There are mainly two categories of recommendation methods :
- Content-Based Filtering : In order to make recommendations for a user, the system relies on the user’s profile and on the items’ features. Some user features can be explicitely provided by the user, others can be implicitely deduced from His/Her previous liked or used items.
Let’s show you a simple example. Suppose you’re a Netflix client and that you already watched several action and comedy movies, you also watched many movies featuring Henry Cavill or Robert Downey Jr. The system will store all of this information about you in a feature vector and will find movies that have the most similar feature vectors to your representation in terms of a defined similarity measure. Thus, The system will probably show you comedy and action movies similar to what you’ve watched before and will recommend to you movies featuring Henry Cavill or Robert Downey Jr. that you haven’t watched yet. This is roughly what content-based filtering is ; It is about describing the user’s profile and the items’ characteristics and matching the two based on a similarity function. Remember! Here we don’t use information about other users to infer what item a user might like.
Content-based filtering usually yields disappointing performances because the system can’t describe exactly the feature representation of a user based only on his existing interests. In addition, this method requires a lot of hand engineering to define item features (example of possible features for a movie : producer, country, actors, genre, story..etc). However, content-based filtering is a scalable technique since every recommendation takes into account only the user specific interests. This method can actually capture nich interests that are particular to only a few users.
- Collaborative filtering : This category of recommendation engines is so popular . It adresses some limitations of content-based filtering methods such as the feature engineering task.
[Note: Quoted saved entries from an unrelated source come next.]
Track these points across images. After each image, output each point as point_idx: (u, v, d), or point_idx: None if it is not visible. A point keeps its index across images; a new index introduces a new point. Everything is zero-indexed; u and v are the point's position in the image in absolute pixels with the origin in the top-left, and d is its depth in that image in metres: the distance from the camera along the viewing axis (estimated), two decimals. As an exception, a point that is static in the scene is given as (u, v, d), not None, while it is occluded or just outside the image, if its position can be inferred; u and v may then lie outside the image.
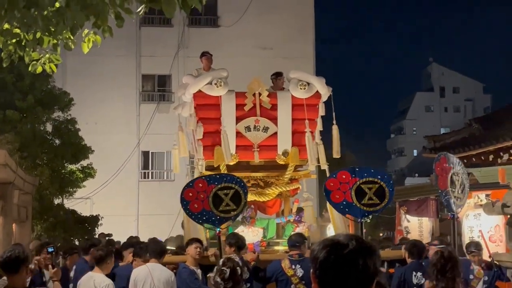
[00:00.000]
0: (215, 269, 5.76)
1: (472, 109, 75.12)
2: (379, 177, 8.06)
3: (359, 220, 8.00)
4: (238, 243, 8.09)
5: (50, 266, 6.93)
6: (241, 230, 10.10)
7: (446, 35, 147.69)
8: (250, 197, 10.21)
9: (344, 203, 7.93)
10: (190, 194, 7.77)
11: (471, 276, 8.25)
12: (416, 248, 7.91)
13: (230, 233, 8.98)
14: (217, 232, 7.86)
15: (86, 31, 4.33)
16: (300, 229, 10.28)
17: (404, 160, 78.70)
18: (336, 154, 10.67)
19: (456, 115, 73.95)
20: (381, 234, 29.87)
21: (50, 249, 7.92)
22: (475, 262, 8.40)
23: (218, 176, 8.13)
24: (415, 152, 69.22)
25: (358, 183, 7.93)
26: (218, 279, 5.55)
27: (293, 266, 7.70)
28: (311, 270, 2.37)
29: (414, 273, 7.59)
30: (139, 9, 3.80)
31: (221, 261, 5.79)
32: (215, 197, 7.72)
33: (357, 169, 8.25)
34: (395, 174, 70.17)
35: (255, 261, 8.28)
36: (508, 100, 20.24)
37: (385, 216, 29.98)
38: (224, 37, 26.95)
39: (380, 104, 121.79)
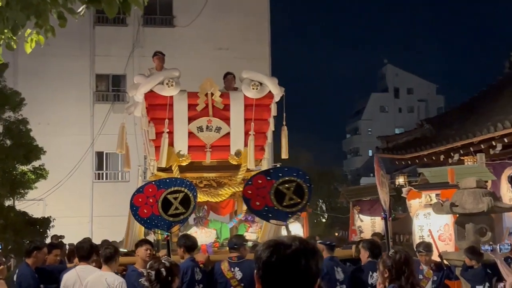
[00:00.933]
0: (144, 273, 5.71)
1: (425, 109, 76.34)
2: (294, 174, 7.92)
3: (285, 223, 7.85)
4: (187, 243, 8.03)
5: None
6: (194, 231, 10.06)
7: (401, 36, 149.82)
8: (203, 198, 10.21)
9: (266, 208, 7.74)
10: (140, 200, 7.65)
11: (420, 276, 8.38)
12: (377, 248, 7.90)
13: (181, 235, 8.93)
14: (165, 236, 7.70)
15: (28, 31, 4.25)
16: (253, 229, 10.29)
17: (359, 160, 79.51)
18: (285, 155, 10.73)
19: (410, 115, 75.05)
20: (336, 234, 30.18)
21: None
22: (424, 262, 8.55)
23: (167, 180, 8.01)
24: (370, 152, 69.97)
25: (275, 185, 7.76)
26: (146, 283, 5.48)
27: (232, 269, 7.64)
28: (255, 270, 2.38)
29: (370, 273, 7.62)
30: (80, 9, 3.75)
31: (148, 264, 5.71)
32: (164, 202, 7.62)
33: (271, 171, 8.10)
34: (351, 174, 70.82)
35: (205, 263, 8.23)
36: (460, 101, 20.89)
37: (340, 216, 30.34)
38: (180, 37, 26.82)
39: (336, 104, 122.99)
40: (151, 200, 7.63)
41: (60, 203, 23.44)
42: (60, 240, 14.98)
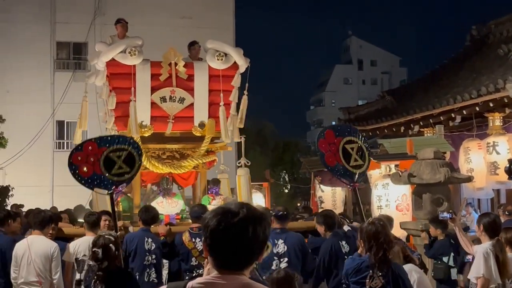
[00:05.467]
0: (87, 253, 5.37)
1: (388, 81, 76.93)
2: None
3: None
4: (143, 217, 8.02)
5: None
6: (160, 201, 10.02)
7: (365, 8, 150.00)
8: (166, 169, 10.15)
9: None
10: (79, 158, 7.34)
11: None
12: (331, 219, 7.96)
13: (142, 206, 8.88)
14: (109, 194, 7.44)
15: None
16: (216, 201, 10.24)
17: (323, 131, 79.91)
18: (241, 123, 10.70)
19: (373, 87, 75.46)
20: (298, 204, 30.44)
21: None
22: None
23: (109, 138, 7.71)
24: (333, 124, 70.42)
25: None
26: (91, 262, 5.15)
27: (193, 239, 7.60)
28: (203, 238, 2.40)
29: (341, 242, 7.71)
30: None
31: (91, 242, 5.41)
32: (106, 160, 7.33)
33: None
34: (314, 145, 71.24)
35: (167, 235, 8.23)
36: (423, 73, 21.10)
37: (302, 186, 30.56)
38: (143, 5, 26.40)
39: (301, 76, 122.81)
40: (91, 158, 7.31)
41: (20, 172, 23.15)
42: (19, 209, 14.84)
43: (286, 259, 7.37)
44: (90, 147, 7.44)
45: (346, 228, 8.07)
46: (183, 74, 10.02)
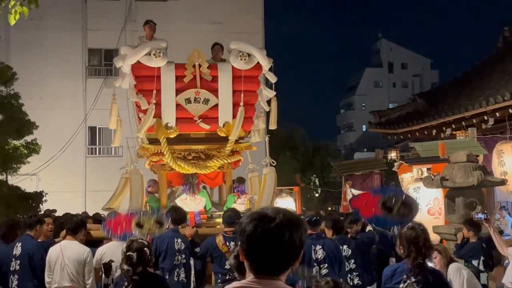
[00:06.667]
0: (121, 257, 5.36)
1: (419, 84, 76.17)
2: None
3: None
4: (174, 217, 8.12)
5: None
6: (184, 197, 10.09)
7: (395, 10, 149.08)
8: (191, 170, 10.23)
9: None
10: (112, 223, 7.59)
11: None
12: (339, 224, 8.08)
13: (171, 206, 8.98)
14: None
15: (12, 2, 4.18)
16: (241, 200, 10.28)
17: (353, 135, 79.48)
18: (273, 125, 10.73)
19: (404, 90, 74.78)
20: (329, 208, 30.35)
21: None
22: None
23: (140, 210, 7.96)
24: (364, 127, 69.91)
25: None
26: (126, 266, 5.11)
27: (227, 243, 7.66)
28: (239, 243, 2.40)
29: (342, 246, 7.74)
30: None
31: (124, 246, 5.29)
32: (138, 224, 7.50)
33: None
34: (344, 149, 70.87)
35: (194, 237, 8.29)
36: (455, 75, 20.85)
37: (333, 190, 30.43)
38: (173, 11, 26.59)
39: (330, 79, 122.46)
40: (124, 223, 7.53)
41: (53, 178, 23.42)
42: (52, 214, 14.99)
43: (326, 265, 7.33)
44: (122, 216, 7.65)
45: (368, 228, 8.20)
46: (207, 75, 10.09)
The main idea is to make automatic predictions (filtering) about the interests of a user by collecting preferences or taste information from many users (collaborating). For instance, if user A and user B liked many common series {The lord of the rings, Vikings, Game of Thrones, The last Kingdom}and that user B liked the series “The Witcher” then It is likely that user A would like “The Witcher” too. So the recommender system relies on this assumption to recommend The Witcher to user A.
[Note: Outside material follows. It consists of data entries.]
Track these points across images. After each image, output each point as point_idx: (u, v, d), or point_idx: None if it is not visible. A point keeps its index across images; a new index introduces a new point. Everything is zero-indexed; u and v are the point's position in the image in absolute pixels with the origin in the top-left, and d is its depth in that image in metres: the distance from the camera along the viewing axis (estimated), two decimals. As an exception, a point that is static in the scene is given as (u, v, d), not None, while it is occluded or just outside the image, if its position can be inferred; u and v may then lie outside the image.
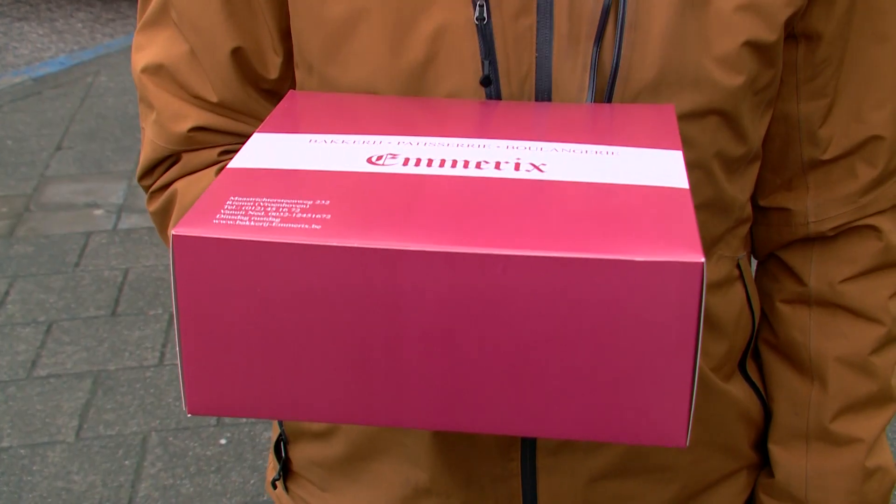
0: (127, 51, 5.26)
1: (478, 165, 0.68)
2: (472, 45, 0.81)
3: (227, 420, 2.61)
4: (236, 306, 0.60)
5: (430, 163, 0.69)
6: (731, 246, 0.95)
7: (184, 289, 0.59)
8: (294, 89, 0.89)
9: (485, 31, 0.80)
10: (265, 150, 0.71)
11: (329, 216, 0.60)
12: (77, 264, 3.37)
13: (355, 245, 0.57)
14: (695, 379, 0.59)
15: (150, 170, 0.93)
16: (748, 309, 1.00)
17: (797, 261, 0.99)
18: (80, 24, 6.11)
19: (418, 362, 0.59)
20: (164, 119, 0.91)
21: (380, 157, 0.70)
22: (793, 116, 0.93)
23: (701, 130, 0.83)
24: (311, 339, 0.60)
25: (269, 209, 0.61)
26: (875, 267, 0.97)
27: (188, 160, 0.92)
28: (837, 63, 0.91)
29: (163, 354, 2.90)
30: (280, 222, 0.59)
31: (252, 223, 0.59)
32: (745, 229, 0.98)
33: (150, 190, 0.94)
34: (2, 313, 3.08)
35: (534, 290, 0.57)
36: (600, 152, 0.71)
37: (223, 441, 2.53)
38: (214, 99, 0.90)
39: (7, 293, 3.19)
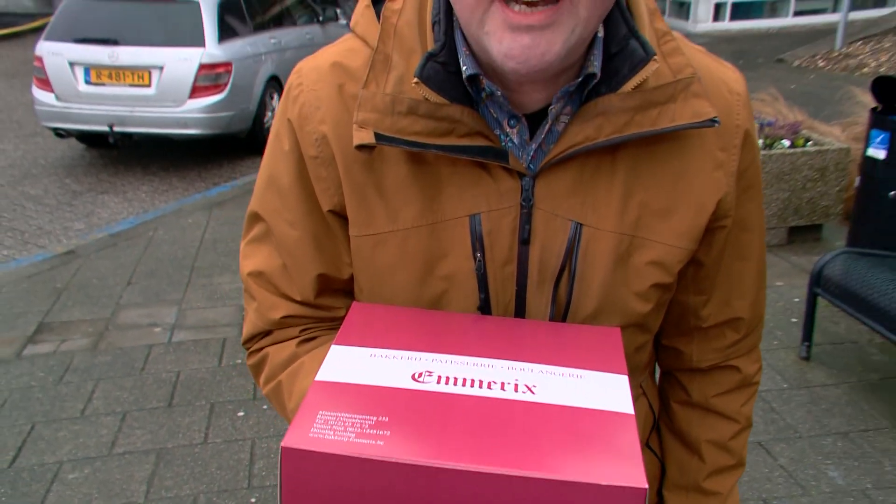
0: (182, 212, 5.35)
1: (489, 385, 0.71)
2: (472, 284, 0.84)
3: (255, 482, 2.61)
4: (322, 495, 0.63)
5: (455, 381, 0.71)
6: (635, 378, 0.97)
7: (287, 480, 0.63)
8: (355, 302, 0.90)
9: (481, 276, 0.84)
10: (341, 364, 0.73)
11: (388, 433, 0.63)
12: (143, 369, 3.32)
13: (407, 462, 0.61)
14: None
15: (250, 339, 0.94)
16: (651, 412, 1.06)
17: (685, 380, 1.05)
18: (143, 194, 6.13)
19: None
20: (262, 308, 0.92)
21: (420, 374, 0.72)
22: (685, 302, 0.97)
23: (626, 335, 0.87)
24: None
25: (346, 424, 0.64)
26: (735, 388, 1.03)
27: (277, 335, 0.93)
28: (714, 275, 0.95)
29: (206, 435, 2.85)
30: (355, 437, 0.63)
31: (336, 437, 0.63)
32: (644, 363, 1.01)
33: (249, 350, 0.96)
34: (90, 406, 3.06)
35: (526, 495, 0.61)
36: (573, 375, 0.74)
37: (253, 500, 2.53)
38: (299, 299, 0.90)
39: (93, 391, 3.17)
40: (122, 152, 7.23)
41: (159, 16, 6.48)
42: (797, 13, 13.95)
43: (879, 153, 3.58)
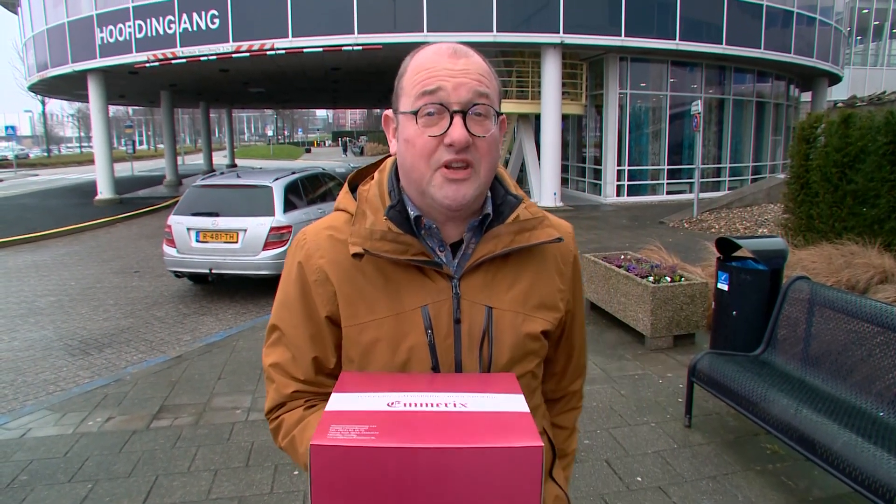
0: (255, 328, 5.33)
1: (436, 405, 0.73)
2: (426, 352, 0.86)
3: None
4: (339, 472, 0.65)
5: (415, 405, 0.73)
6: (536, 420, 0.95)
7: (314, 465, 0.65)
8: (343, 371, 0.91)
9: (432, 347, 0.86)
10: (341, 402, 0.75)
11: (378, 433, 0.66)
12: (228, 439, 3.30)
13: (389, 446, 0.65)
14: None
15: (270, 411, 0.95)
16: (551, 448, 1.02)
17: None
18: (230, 316, 6.15)
19: (424, 488, 0.65)
20: (279, 387, 0.93)
21: (393, 403, 0.73)
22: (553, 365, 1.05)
23: (524, 380, 0.91)
24: (377, 485, 0.65)
25: (349, 430, 0.67)
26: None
27: (290, 405, 0.93)
28: (571, 343, 1.04)
29: (272, 487, 2.79)
30: (356, 436, 0.66)
31: (344, 437, 0.66)
32: (540, 406, 1.00)
33: (271, 419, 0.95)
34: (193, 465, 3.03)
35: (467, 460, 0.64)
36: (489, 396, 0.75)
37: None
38: (302, 378, 0.92)
39: (196, 454, 3.15)
40: (216, 287, 7.33)
41: (245, 196, 6.69)
42: (668, 192, 14.53)
43: (724, 286, 3.68)
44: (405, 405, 0.73)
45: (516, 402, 0.74)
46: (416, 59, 0.85)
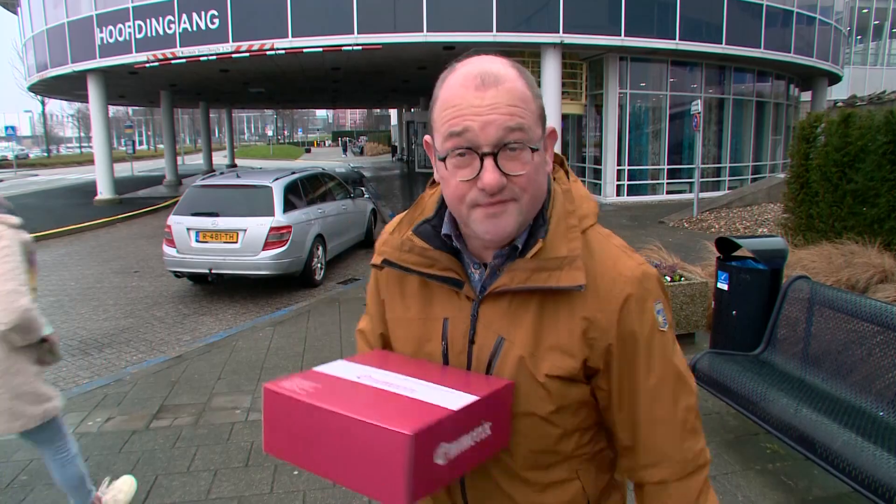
0: (255, 328, 5.31)
1: (392, 386, 0.76)
2: (440, 361, 0.90)
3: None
4: (275, 414, 0.74)
5: (378, 382, 0.77)
6: (566, 464, 0.90)
7: (264, 404, 0.75)
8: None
9: (445, 357, 0.89)
10: (332, 367, 0.81)
11: (313, 391, 0.73)
12: (228, 439, 3.26)
13: (304, 401, 0.72)
14: (408, 484, 0.65)
15: None
16: (584, 495, 0.91)
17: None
18: (230, 316, 6.15)
19: (323, 442, 0.70)
20: (359, 349, 1.06)
21: (361, 377, 0.78)
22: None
23: (530, 421, 0.85)
24: (298, 430, 0.72)
25: (301, 385, 0.75)
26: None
27: None
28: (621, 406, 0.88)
29: (272, 487, 2.79)
30: (298, 389, 0.74)
31: (289, 387, 0.74)
32: (573, 453, 0.89)
33: None
34: (193, 465, 3.04)
35: (343, 423, 0.68)
36: (447, 391, 0.75)
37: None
38: (374, 347, 1.03)
39: (195, 454, 3.16)
40: (216, 287, 7.32)
41: (245, 196, 6.71)
42: (668, 192, 14.51)
43: (724, 286, 3.68)
44: (369, 380, 0.77)
45: (456, 401, 0.73)
46: (445, 89, 0.80)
In collaborative filtering, we usually represent the problem as a matrix where rows are items and columns are users (or the inverse). The element i,j of the matrix represents the rating that user j gave to item i or It can take just the value 1 if user j liked item i , 0 if not.. The figure below illustrates this representation :
The goal of the recommendation in this setting is to predict unknown entries of the matrix R (blank values that we replaced by 0 in the figure) ; that is, assuming that similar users have similar tastes we predict whether a user will like a particular item. A basic solution for this problem is Matrix Factorization. Find out more about It in this tutorial of Google : https://developers.google.com/machine-learning/recommendation/collaborative/matrix
Collaborative filtering methods are efficient and do not require some domain knowledge but they do not resolve the cold start problem which consists in giving recommendation for a new user that never liked an existing item.